CGNAT adds another translation layer, but on a properly provisioned ISP network it should usually have little noticeable effect on download speed. A large difference suggests that another setting or network condition changed at the same time.

Possible explanations include:

  • The ISP applies a different bandwidth profile when CGNAT is enabled.
  • CGNAT traffic uses a congested or poorly performing gateway.
  • The public-IP and CGNAT services use different routing paths.
  • The modem or router changes configuration, such as IPv4/IPv6 mode, MTU, or connection type.
  • The speed tests were performed against different servers or at different times.
  • The ISP’s CGNAT gateway is overloaded.
  • The result is affected by Wi-Fi, background traffic, or an inconsistent test method.

To verify it, test under controlled conditions:

  • Use a wired Ethernet connection directly to the router.
  • Use the same speed-test server for both tests.
  • Run several tests at different times, including off-peak hours.
  • Check whether the WAN address is private or within the CGNAT range 100.64.0.0/10 when CGNAT is enabled.
  • Compare latency, upload speed, packet loss, and download speed—not only one test result.
  • Confirm whether IPv6, MTU, router firmware, and QoS settings change between the two modes.

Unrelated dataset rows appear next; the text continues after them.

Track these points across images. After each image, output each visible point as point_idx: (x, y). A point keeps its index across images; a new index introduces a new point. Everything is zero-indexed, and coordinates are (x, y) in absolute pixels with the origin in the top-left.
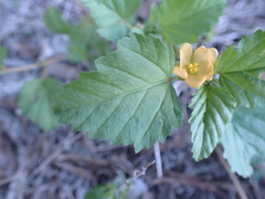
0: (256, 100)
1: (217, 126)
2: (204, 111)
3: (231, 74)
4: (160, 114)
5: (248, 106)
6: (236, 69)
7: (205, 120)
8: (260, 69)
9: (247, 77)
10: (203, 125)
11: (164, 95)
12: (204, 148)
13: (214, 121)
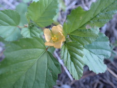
0: (90, 39)
1: (79, 60)
2: (69, 56)
3: (73, 32)
4: (49, 70)
5: (88, 44)
6: (74, 30)
7: (72, 60)
8: (85, 24)
9: (81, 31)
10: (72, 63)
11: (47, 59)
12: (79, 73)
13: (77, 59)
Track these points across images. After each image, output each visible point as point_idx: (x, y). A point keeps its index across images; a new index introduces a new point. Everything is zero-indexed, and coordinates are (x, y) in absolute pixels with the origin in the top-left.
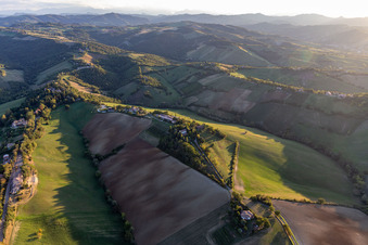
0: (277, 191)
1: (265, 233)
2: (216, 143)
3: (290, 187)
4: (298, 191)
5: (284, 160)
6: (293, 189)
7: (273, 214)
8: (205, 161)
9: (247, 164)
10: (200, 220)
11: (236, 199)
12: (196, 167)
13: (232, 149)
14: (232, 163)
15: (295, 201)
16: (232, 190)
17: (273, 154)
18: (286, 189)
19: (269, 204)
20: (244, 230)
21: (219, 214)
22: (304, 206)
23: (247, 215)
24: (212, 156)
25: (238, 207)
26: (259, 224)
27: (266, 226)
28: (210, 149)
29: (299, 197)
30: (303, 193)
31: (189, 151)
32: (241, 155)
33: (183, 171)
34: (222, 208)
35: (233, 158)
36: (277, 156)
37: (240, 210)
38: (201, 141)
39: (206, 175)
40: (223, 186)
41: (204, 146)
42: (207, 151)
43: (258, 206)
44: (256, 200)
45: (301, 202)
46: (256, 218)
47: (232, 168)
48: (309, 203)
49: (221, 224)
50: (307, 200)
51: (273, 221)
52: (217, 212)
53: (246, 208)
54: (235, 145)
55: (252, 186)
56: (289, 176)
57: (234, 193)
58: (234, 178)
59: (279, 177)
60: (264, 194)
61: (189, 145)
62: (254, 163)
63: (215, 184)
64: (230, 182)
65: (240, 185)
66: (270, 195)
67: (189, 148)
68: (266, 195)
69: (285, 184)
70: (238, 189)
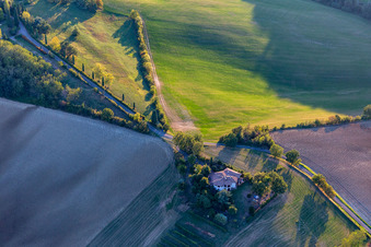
0: (274, 113)
1: (279, 208)
2: (80, 26)
3: (295, 100)
4: (315, 105)
5: (264, 41)
6: (304, 103)
7: (282, 163)
8: (73, 79)
9: (180, 68)
10: (112, 228)
11: (188, 149)
12: (51, 100)
13: (130, 34)
14: (143, 70)
15: (318, 125)
16: (170, 135)
17: (223, 28)
18: (287, 104)
19: (267, 145)
20: (231, 215)
21: (157, 200)
22: (339, 131)
23: (224, 181)
24: (82, 59)
25: (199, 168)
26: (259, 191)
27: (278, 189)
28: (73, 45)
29: (324, 116)
30: (327, 106)
31: (17, 61)
32: (156, 46)
33: (16, 121)
34: (158, 183)
35: (141, 60)
36: (243, 33)
37: (206, 173)
38: (37, 30)
39: (86, 114)
40: (142, 130)
41: (55, 40)
42: (64, 54)
43: (244, 153)
44: (234, 142)
45: (331, 125)
46: (248, 181)
47: (147, 84)
48: (346, 122)
49: (169, 220)
50: (342, 117)
51: (287, 177)
52: (151, 196)
53: (218, 166)
54: (131, 26)
55: (211, 114)
56: (283, 77)
57: (178, 139)
58: (162, 106)
59: (263, 84)
60: (250, 126)
61: (10, 47)
62: (195, 61)
63: (119, 131)
64: (157, 117)
65: (183, 119)
66: (262, 124)
67: (14, 55)
68: (252, 126)
69: (282, 95)
70: (181, 128)
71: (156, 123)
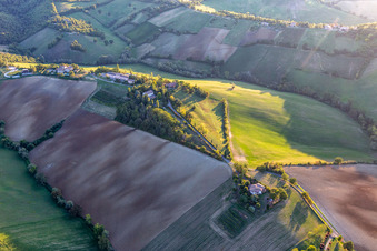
0: (287, 156)
1: (282, 207)
2: (197, 104)
3: (300, 150)
4: (310, 154)
5: (288, 118)
6: (304, 152)
7: (287, 184)
8: (189, 130)
9: (243, 128)
10: (198, 206)
11: (240, 171)
12: (178, 139)
13: (220, 110)
14: (224, 128)
15: (309, 165)
16: (232, 163)
17: (272, 111)
18: (295, 152)
19: (281, 173)
20: (257, 208)
21: (221, 195)
22: (320, 169)
23: (256, 189)
24: (195, 121)
25: (244, 181)
26: (273, 197)
27: (283, 197)
28: (192, 113)
29: (313, 160)
30: (316, 155)
31: (164, 119)
32: (233, 117)
33: (159, 148)
34: (223, 186)
35: (224, 123)
36: (277, 113)
37: (247, 185)
38: (176, 104)
39: (193, 148)
40: (219, 159)
41: (183, 110)
42: (187, 117)
43: (268, 176)
44: (264, 170)
45: (316, 165)
46: (268, 191)
47: (225, 136)
48: (325, 165)
49: (225, 206)
50: (323, 162)
51: (289, 191)
52: (218, 193)
53: (254, 181)
54: (222, 105)
55: (255, 154)
56: (295, 136)
57: (235, 165)
58: (231, 147)
59: (284, 140)
60: (273, 162)
61: (162, 112)
62: (251, 126)
63: (207, 158)
64: (227, 153)
65: (240, 155)
66: (280, 162)
67: (163, 116)
68: (274, 162)
69: (293, 147)
70: (239, 160)
71: (226, 155)
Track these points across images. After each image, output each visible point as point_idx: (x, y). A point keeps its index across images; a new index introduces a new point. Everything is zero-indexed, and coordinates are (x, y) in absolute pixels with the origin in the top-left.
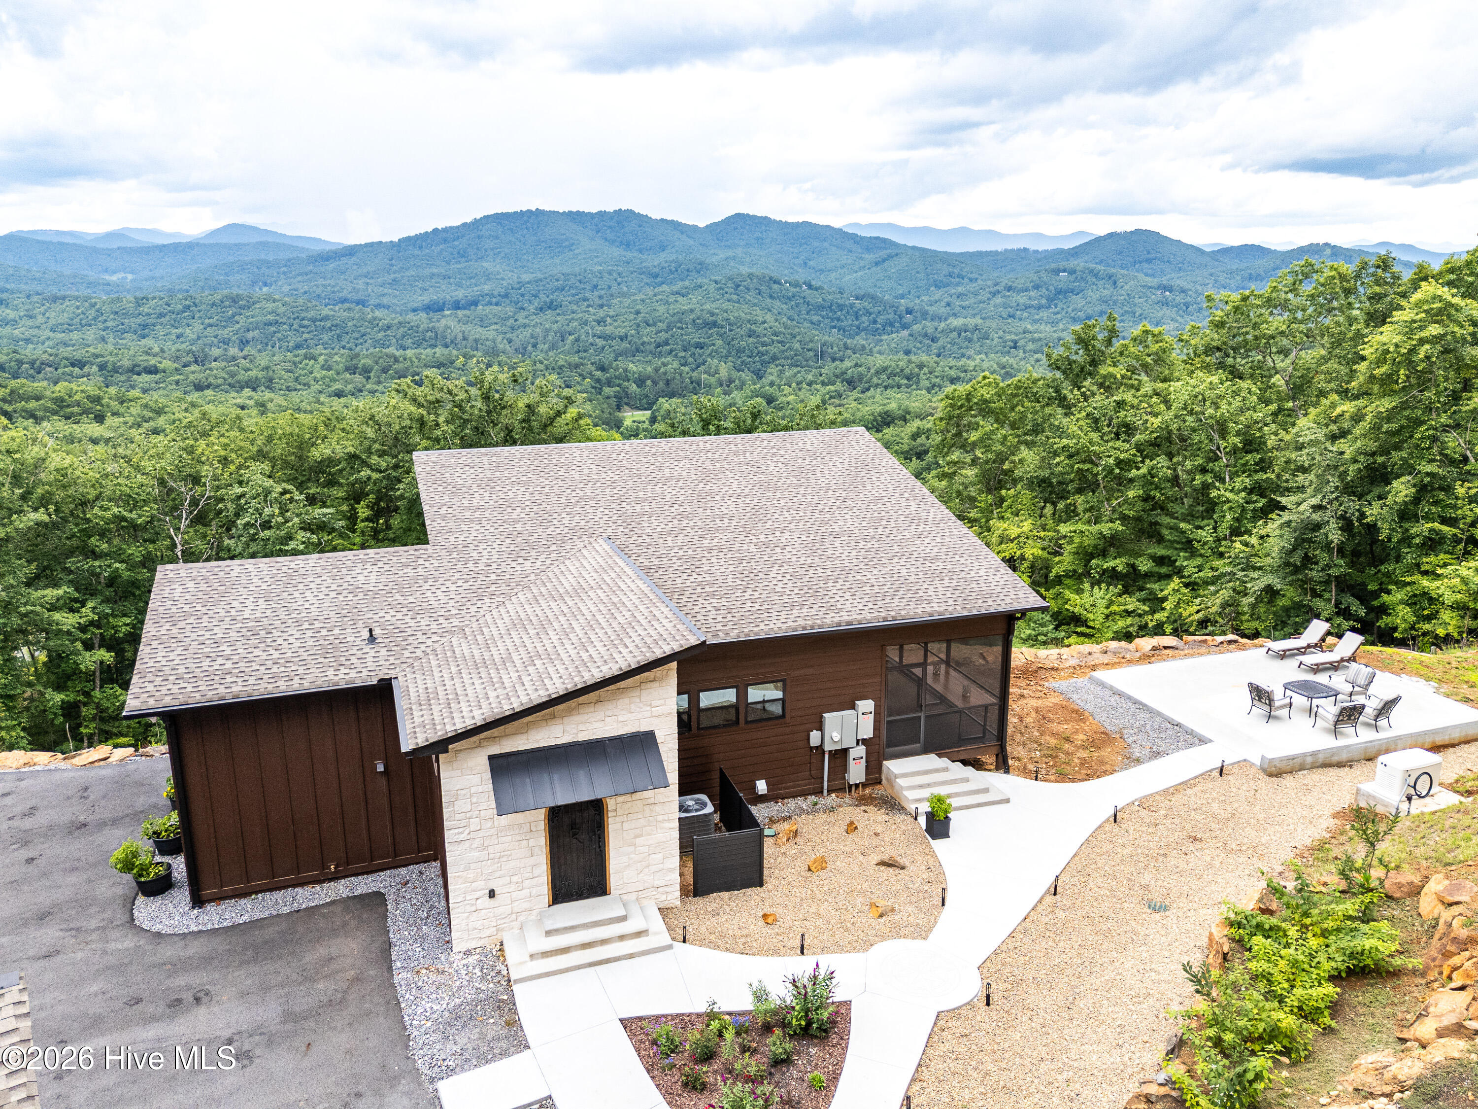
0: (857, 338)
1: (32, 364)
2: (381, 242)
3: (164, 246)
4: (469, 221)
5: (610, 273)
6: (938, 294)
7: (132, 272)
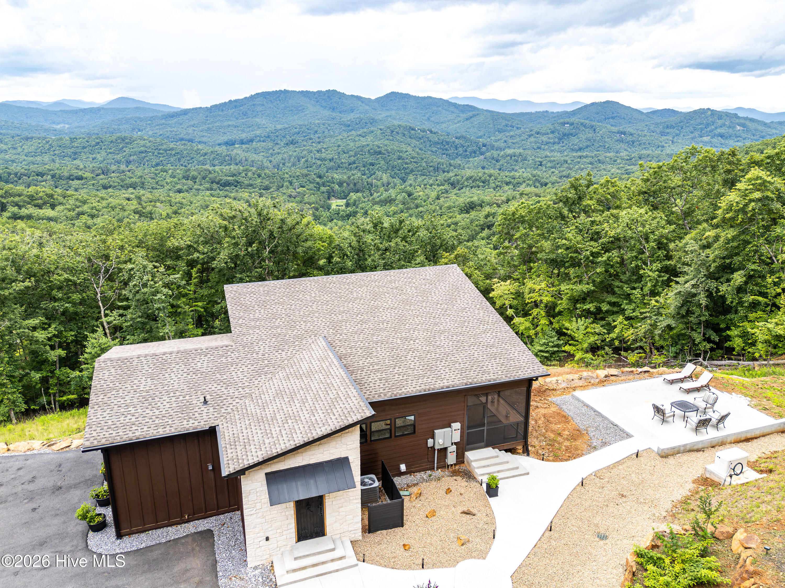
0: (456, 160)
1: (16, 174)
2: (201, 108)
3: (85, 109)
4: (248, 96)
5: (324, 125)
6: (500, 136)
7: (68, 123)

If the difference remains consistent, record the test results and contact the ISP. Tell them that the same connection reaches approximately 130 Mbps with a public IPv4 address but only approximately 70 Mbps through CGNAT, and ask whether the CGNAT gateway or service profile is bandwidth-limited.

Therefore, your observation can be real, but it is probably caused by the ISP’s CGNAT implementation, routing, or provisioning rather than CGNAT as a technology inherently cutting the speed in half.